Stanislaus County has a policy for speed humps: Residents can put the traffic-slowing features in their neighborhoods if they pay for them.
The county Board of Supervisors approved the policy this week to help residents deal with speeding in their neighborhoods. The policy went into effect immediately in county-governed residential areas.
According to a staff report, the California Highway Patrol has limited resources for issuing speeding tickets in the county jurisdiction.
Speed humps are one way to enforce the 25-mph limit in many neighborhoods. The 12-foot-wide obstacles are designed to slow traffic without damaging the vehicles.
Officials expect residents will need to pay at least $10,000 for them.
Public Works Director Matt Machado said the county will likely receive a significant number of requests and does not have the resources to fund the traffic-slowing measures. Speeding in residential areas is one of the most common complaints heard by the traffic division of county Public Works.
Community leaders are considering speed humps for the main street going through Knights Ferry.
“We have a real problem with people speeding through town,” said Dolly Haskell, secretary of the Knights Ferry Municipal Advisory Council. “It’s a combination of locals and tourists who feel they need to get from Point A to Point B as fast as they can. The pedestrians are disregarded.”
Machado said staff members looked at policies in other communities before making a recommendation to county supervisors. The county will permit the humps for neighborhood streets with at least 1,200 feet between stop signs or traffic signals. They are not allowed on traffic arteries or primary routes for emergency vehicles.
Residents can ask for speed humps on 25-mph streets if drivers are commonly clocked at 32 mph or more. Residents need to circulate a petition to get approval from neighbors.
Proponents need 100 percent approval from people within 250 feet of the proposed humps and two-thirds approval from the affected the area. Noise is created when drivers brake before the humps or truck loads shift while going over them. The additional noise is the reason for getting consent from the nearest residents.

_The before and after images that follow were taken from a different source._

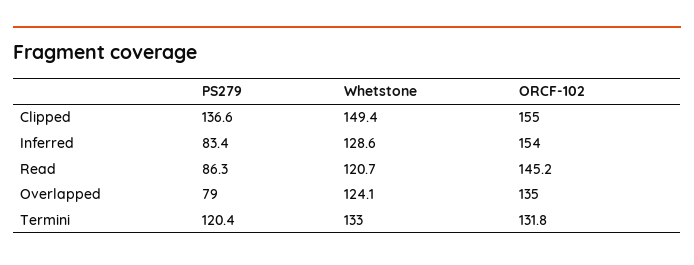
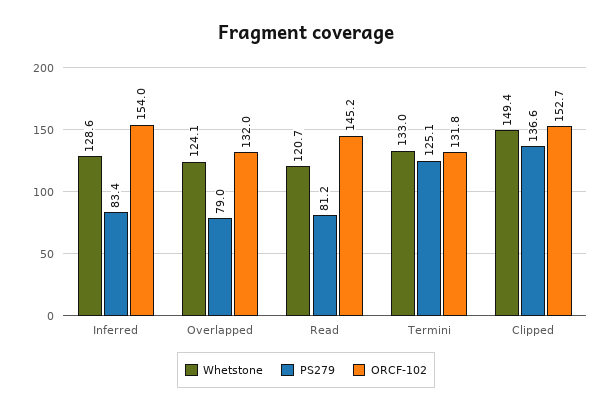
  {
    "PS279": {
      "Clipped": 136.6,
      "Inferred": 83.4,
-     "Read": 86.3,
+     "Read": 81.2,
      "Overlapped": 79,
-     "Termini": 120.4
+     "Termini": 125.1
    },
    "Whetstone": {
      "Clipped": 149.4,
      "Inferred": 128.6,
      "Read": 120.7,
      "Overlapped": 124.1,
      "Termini": 133
    },
    "ORCF-102": {
-     "Clipped": 155,
+     "Clipped": 152.7,
      "Inferred": 154,
      "Read": 145.2,
-     "Overlapped": 135,
+     "Overlapped": 132,
      "Termini": 131.8
    }
  }

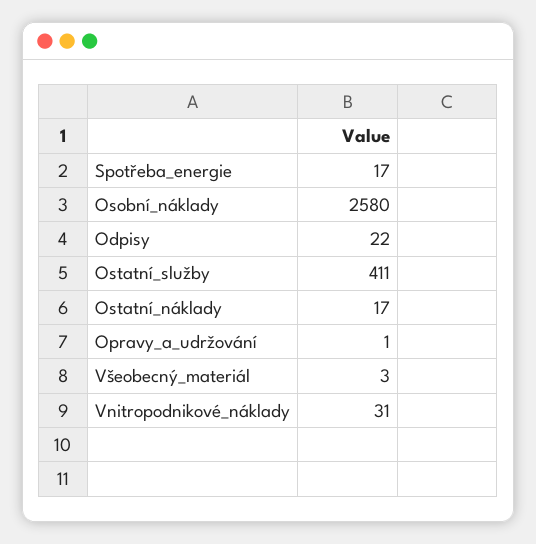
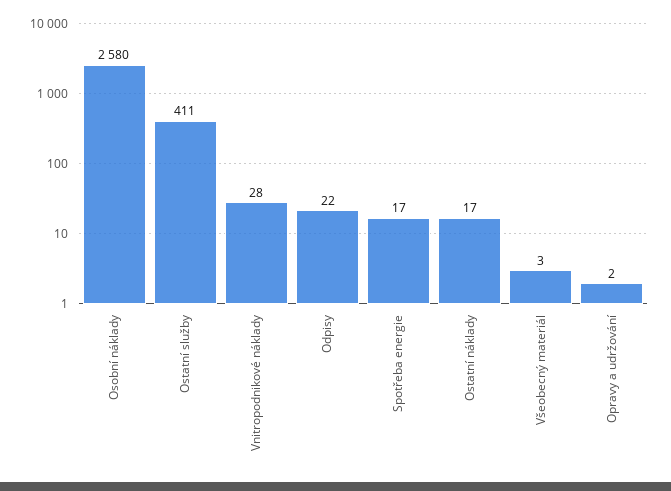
  {
    "Spotřeba_energie": 17,
    "Osobní_náklady": 2580,
    "Odpisy": 22,
    "Ostatní_služby": 411,
    "Ostatní_náklady": 17,
-   "Opravy_a_udržování": 1,
+   "Opravy_a_udržování": 2,
    "Všeobecný_materiál": 3,
-   "Vnitropodnikové_náklady": 31
+   "Vnitropodnikové_náklady": 28
  }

The 100 percent approval area is 150 feet for streets like the one in Knights Ferry with 15-mph speed limits. It is 350 feet for streets marked 35 mph.
When residents bring a petition to the county, Public Works will estimate how much they will need to pay for an engineering study and traffic counters. Residents also are expected to pay the costs – from $200 to $1,000 – for county staff to analyze the traffic data and verify if the street meets the guidelines.

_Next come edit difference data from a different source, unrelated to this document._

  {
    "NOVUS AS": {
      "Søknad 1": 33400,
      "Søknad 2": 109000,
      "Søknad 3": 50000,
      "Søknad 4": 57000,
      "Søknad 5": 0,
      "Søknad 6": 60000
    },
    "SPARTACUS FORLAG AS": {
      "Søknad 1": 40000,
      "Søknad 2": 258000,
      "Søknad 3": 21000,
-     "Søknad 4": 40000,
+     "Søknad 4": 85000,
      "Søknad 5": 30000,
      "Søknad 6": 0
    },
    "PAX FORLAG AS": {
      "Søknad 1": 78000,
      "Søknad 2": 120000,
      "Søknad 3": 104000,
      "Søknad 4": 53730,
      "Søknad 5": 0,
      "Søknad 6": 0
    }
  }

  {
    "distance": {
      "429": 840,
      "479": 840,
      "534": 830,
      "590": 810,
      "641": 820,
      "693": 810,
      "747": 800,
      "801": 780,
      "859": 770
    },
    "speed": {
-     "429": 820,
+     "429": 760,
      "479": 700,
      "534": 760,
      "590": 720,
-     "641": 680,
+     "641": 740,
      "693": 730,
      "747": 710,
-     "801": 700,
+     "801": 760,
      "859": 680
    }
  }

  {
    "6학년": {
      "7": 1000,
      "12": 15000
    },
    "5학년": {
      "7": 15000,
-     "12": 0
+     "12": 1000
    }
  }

Applications are reviewed by law enforcement and fire protection districts. Installing the speed humps could cost as much as $4,000 each. Depending on the location, the county also could require residents to pay for signs or street lights.
The county is responsible for maintenance after the humps are installed.

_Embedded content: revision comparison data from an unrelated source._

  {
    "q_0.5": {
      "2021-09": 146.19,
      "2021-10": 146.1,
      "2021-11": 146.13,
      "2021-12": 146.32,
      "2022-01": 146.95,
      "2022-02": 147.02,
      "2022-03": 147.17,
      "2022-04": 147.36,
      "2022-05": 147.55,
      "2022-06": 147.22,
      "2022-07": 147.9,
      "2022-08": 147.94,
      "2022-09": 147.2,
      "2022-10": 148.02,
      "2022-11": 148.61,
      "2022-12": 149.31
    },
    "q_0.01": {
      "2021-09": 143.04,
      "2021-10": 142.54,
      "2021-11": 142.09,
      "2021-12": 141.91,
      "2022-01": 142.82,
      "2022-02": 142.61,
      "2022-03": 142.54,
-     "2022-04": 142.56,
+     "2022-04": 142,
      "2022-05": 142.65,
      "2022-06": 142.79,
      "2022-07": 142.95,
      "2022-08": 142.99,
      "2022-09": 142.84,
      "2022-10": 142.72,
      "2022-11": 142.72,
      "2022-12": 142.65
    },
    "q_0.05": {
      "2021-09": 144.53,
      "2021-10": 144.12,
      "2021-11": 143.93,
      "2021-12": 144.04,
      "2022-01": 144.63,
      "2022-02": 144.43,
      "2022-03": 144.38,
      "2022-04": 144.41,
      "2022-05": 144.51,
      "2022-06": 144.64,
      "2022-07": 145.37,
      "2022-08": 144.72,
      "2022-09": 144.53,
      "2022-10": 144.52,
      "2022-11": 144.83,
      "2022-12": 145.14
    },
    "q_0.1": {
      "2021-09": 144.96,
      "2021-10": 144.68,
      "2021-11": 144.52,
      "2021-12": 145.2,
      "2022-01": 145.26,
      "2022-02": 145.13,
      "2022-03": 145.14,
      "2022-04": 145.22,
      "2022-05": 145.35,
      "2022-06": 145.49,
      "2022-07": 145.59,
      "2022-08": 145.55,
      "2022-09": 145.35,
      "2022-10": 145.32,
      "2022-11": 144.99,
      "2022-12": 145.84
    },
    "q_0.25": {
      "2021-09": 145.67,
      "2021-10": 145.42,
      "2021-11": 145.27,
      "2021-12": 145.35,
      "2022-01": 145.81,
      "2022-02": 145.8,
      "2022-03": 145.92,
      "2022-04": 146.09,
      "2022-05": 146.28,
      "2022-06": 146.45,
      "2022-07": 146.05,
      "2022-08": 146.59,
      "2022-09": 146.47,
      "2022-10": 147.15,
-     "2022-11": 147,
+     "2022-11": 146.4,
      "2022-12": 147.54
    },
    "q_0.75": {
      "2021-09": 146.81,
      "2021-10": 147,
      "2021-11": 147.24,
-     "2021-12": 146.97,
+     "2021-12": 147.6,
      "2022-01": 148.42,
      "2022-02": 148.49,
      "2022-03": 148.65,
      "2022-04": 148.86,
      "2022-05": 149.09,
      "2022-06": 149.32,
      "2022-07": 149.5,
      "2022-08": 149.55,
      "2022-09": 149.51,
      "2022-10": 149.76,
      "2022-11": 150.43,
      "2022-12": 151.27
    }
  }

The Knights Ferry Municipal Advisory Council has been discussing the option with the county and has begun the petition process, Haskell said. The council has not worked out details of how to pay for the humps or the cost, she said.
Knights Ferry could receive consideration for grant funding because it’s a destination for park visitors, rafting and hiking. Haskell said the humps can be designed so they’re not a problem for fire engines and ambulances.
“It would be nice for the county to provide funding,” she said.